* **CHALLENGE 1**
Answer these questions using the pull request thread:
(a) What is the name of the standalone flag added in this change?
(b) Which command was used to verify the result after running the command directly from dist/bin?
(c) What is the last title the conversation was given on May 16, 2025?
* **CHALLENGE 2**
In the records, from their first line through the line that contains "family: Fabaceae", inclusive, rename "common name" to "vernacular name". Write out only those lines, with everything else left unchanged.

* **SOURCE DOCUMENT**

_____

Skip to content

Conversation

@lydia-zheng
Copy link
Contributor

Description

Extended eraseattrib to a prototyped standalone flag "--eraseattrib_fromfile" that allows for erasure of metadata from a text file with a list of regex.
Erases all metadata attribute fields that match.

Tests

Added a new test to oiiotool-attribs which has been verified painstakenly to be working!
Also tried running the command directly from dist/bin and verified with oiiotool --info -v.

Checklist:

  • I have read the contribution guidelines.
  • I have updated the documentation, if applicable. (Check if there is no
    need to update the documentation, for example if this is a bug fix that
    doesn't change the API.)
  • I have ensured that the change is tested somewhere in the testsuite
    (adding new test cases if necessary).
  • If I added or modified a C++ API call, I have also amended the
    corresponding Python bindings (and if altering ImageBufAlgo functions, also
    exposed the new functionality as oiiotool options).
  • My code follows the prevailing code style of this project. If I haven't
    already run clang-format before submitting, I definitely will look at the CI
    test that runs clang-format and fix anything that it highlights as being
    nonconforming.

@lydia-zheng lydia-zheng changed the title feat_eraseattrib_fromfile [feat] eraseattrib_fromfile May 16, 2025
@lydia-zheng lydia-zheng changed the title [feat] eraseattrib_fromfile [feat() eraseattrib_fromfile May 16, 2025
@lydia-zheng lydia-zheng changed the title [feat() eraseattrib_fromfile feat(oiio): eraseattrib_fromfile May 16, 2025
@lgritz
Copy link
Collaborator

lgritz commented May 16, 2025

Hi, Lydia, can you please fix the formatting? If you look at the CI clang-format run (look for the red and green highlights) you can see it's just a few lines that you could easily fix by hand if you don't have clang-format set up to run locally.
https://github.com/AcademySoftwareFoundation/OpenImageIO/actions/runs/15058621627/job/42329426760?pr=4763
(I hope that links shows you what it shows me)

@lydia-zheng
Copy link
Contributor Author

Hi, Lydia, can you please fix the formatting? If you look at the CI clang-format run (look for the red and green highlights) you can see it's just a few lines that you could easily fix by hand if you don't have clang-format set up to run locally. https://github.com/AcademySoftwareFoundation/OpenImageIO/actions/runs/15058621627/job/42329426760?pr=4763 (I hope that links shows you what it shows me)

_____

* **GIVEN DATA**
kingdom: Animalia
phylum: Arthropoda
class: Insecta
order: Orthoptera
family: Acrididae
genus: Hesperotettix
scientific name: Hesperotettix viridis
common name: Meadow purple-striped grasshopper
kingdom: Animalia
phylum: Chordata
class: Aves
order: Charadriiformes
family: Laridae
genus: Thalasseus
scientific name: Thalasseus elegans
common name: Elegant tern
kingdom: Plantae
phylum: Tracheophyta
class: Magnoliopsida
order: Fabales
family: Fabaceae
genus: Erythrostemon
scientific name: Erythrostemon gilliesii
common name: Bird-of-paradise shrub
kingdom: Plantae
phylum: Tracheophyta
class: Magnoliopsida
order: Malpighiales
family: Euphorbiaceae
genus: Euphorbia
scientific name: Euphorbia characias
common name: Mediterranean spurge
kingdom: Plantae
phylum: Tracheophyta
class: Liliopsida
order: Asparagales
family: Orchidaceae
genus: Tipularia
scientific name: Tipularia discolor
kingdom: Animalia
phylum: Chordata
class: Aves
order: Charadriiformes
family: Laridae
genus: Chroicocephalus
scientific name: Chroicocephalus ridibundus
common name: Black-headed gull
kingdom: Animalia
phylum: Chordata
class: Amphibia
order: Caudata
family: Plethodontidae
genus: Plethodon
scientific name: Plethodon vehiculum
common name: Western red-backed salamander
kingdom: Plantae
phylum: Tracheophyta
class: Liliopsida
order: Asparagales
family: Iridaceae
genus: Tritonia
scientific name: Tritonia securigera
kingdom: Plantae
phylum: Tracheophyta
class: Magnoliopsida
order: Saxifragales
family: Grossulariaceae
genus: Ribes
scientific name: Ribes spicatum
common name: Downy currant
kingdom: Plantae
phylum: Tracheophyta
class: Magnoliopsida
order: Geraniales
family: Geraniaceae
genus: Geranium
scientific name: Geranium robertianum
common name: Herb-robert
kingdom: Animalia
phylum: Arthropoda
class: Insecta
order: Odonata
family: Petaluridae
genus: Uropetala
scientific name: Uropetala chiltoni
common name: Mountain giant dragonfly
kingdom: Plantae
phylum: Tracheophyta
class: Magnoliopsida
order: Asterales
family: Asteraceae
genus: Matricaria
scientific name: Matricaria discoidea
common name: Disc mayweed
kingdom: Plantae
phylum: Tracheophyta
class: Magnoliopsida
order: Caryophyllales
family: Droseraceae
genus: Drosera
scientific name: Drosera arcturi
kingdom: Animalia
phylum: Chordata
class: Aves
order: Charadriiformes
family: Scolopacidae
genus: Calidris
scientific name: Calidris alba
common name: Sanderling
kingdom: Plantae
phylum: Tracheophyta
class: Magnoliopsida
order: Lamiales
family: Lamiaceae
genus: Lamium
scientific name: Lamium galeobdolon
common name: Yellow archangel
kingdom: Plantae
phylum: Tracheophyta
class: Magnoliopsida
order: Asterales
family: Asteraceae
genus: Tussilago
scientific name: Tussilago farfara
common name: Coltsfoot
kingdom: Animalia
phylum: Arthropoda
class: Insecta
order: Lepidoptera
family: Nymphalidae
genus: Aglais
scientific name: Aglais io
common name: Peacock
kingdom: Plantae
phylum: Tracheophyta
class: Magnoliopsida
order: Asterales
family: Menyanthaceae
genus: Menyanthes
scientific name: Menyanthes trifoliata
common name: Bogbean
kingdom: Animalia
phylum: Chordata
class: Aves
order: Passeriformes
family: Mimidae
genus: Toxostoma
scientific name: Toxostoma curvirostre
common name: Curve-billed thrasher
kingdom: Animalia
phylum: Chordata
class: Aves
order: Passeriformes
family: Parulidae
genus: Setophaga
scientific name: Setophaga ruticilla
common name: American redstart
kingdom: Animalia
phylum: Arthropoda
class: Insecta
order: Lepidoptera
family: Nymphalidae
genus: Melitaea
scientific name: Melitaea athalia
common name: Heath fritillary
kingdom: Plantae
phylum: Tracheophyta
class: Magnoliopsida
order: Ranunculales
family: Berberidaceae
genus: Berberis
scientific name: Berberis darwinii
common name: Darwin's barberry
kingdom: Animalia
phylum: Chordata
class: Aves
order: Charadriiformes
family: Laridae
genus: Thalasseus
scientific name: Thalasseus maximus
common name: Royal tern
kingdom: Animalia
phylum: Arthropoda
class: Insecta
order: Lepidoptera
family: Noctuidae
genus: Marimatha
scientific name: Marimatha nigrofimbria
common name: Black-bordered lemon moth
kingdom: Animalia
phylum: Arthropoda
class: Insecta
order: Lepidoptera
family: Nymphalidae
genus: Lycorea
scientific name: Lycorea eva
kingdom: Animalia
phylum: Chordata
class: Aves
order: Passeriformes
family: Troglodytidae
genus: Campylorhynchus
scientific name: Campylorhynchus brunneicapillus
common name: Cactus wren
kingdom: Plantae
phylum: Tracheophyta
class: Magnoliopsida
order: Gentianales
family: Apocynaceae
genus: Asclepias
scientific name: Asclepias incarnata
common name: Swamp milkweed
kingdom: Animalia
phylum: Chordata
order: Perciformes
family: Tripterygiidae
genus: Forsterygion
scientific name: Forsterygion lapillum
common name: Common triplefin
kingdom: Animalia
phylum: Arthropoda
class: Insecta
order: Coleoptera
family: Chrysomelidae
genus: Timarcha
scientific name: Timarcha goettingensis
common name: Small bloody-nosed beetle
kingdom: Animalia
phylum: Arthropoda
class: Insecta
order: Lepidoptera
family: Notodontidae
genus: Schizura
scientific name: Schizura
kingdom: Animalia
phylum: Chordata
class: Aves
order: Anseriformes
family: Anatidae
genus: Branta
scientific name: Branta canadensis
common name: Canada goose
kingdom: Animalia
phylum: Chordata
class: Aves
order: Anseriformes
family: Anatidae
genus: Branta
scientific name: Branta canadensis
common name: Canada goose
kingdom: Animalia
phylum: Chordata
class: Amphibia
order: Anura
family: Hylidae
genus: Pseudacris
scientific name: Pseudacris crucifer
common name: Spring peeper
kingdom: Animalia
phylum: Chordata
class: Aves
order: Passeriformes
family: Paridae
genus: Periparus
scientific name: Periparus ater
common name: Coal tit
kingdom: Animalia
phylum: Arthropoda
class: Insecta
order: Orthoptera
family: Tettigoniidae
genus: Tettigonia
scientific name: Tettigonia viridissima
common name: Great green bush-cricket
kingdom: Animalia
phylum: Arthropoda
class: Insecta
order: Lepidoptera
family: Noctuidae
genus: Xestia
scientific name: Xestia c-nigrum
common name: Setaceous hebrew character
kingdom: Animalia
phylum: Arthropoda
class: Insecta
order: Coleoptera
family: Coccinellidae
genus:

_____

* **TASK OUTPUT 1**
(a) --eraseattrib_fromfile
(b) oiiotool --info -v
(c) feat(oiio): eraseattrib_fromfile

* **TASK OUTPUT 2**
kingdom: Animalia
phylum: Arthropoda
class: Insecta
order: Orthoptera
family: Acrididae
genus: Hesperotettix
scientific name: Hesperotettix viridis
vernacular name: Meadow purple-striped grasshopper
kingdom: Animalia
phylum: Chordata
class: Aves
order: Charadriiformes
family: Laridae
genus: Thalasseus
scientific name: Thalasseus elegans
vernacular name: Elegant tern
kingdom: Plantae
phylum: Tracheophyta
class: Magnoliopsida
order: Fabales
family: Fabaceae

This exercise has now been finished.